WATCH: Middle School Hitler Homework ‘Flabbergasts’ Parents In Chicago Suburb
A Hitler version of “My Little Pony.” Spongebob Squarepants with swastikas.
Parents of middle schoolers in a Chicago suburb were horrified to find these images in their students’ language arts folders after a teacher gave them a controversial, Hitler-themed assignment, the New York Post reported. Modeled on the celebrated children’s book “If You Give A Mouse A Cookie,” the tweens were expected to create “a comic strip for kids that exemplifies Europe’s appeasement of Hitler.”
The students were encouraged to use “Pictures fun and colorful” and accurate information about the Munich agreement of 1938.
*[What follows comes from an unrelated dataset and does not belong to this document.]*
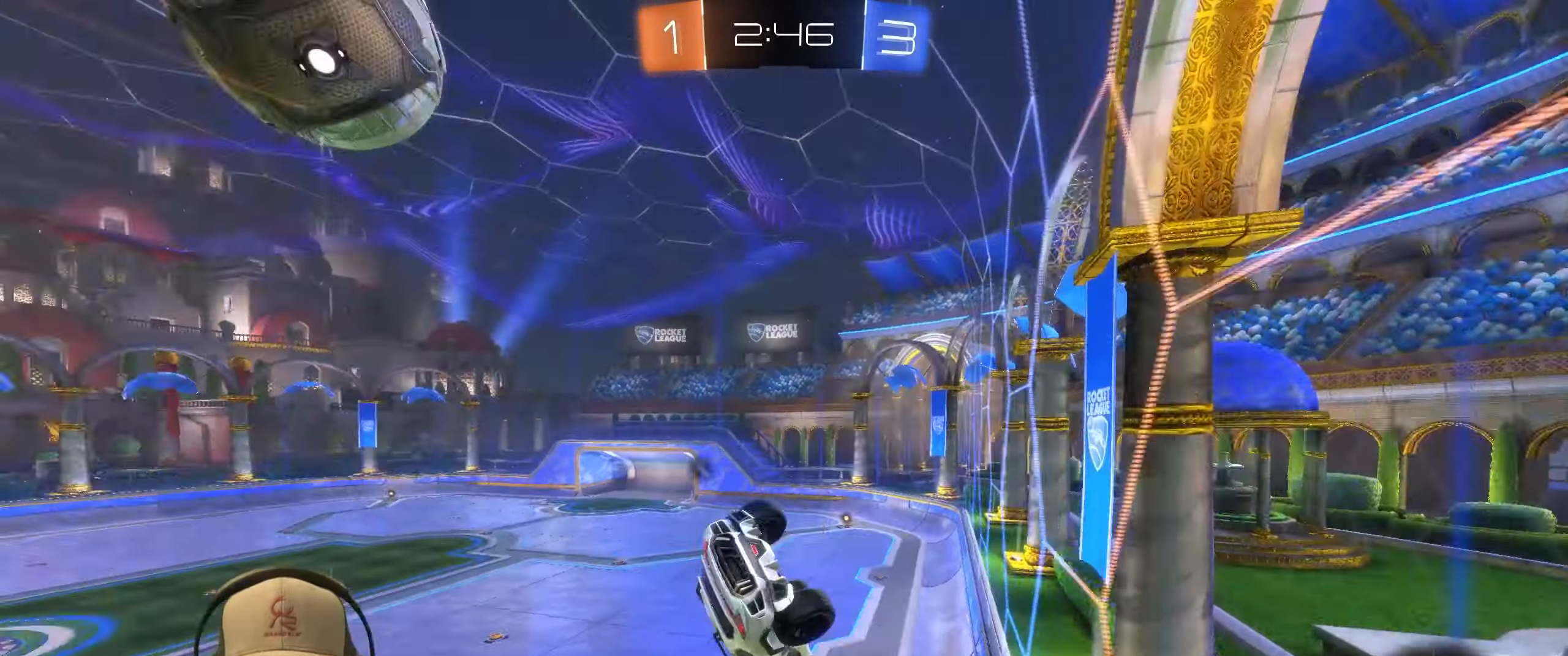
{"buttons": [], "left_stick": "down-right", "events": [[50, "L1", "down"], [50, "TRIANGLE", "up"], [200, "left_stick", "center"], [317, "L1", "up"], [467, "left_stick", "down-right"]]}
“I asked him, ‘Did you ask the teacher if you could use these images?’ and he said, ‘Yes,’” one concerned mom, Kelly Masterton, told a local news station. “Not sure what’s an appropriate manner to use a swastika.”
“I don’t think she did it on purpose, to be anti-Semitic,” Masterton added. “I think she was trying to teach that there was propaganda … It did not come through the assignment that way.”
The school district apologized to parents in a letter, saying the “‘cartoonish’ elements of the activity… did not fully represent the intent of the teachers.”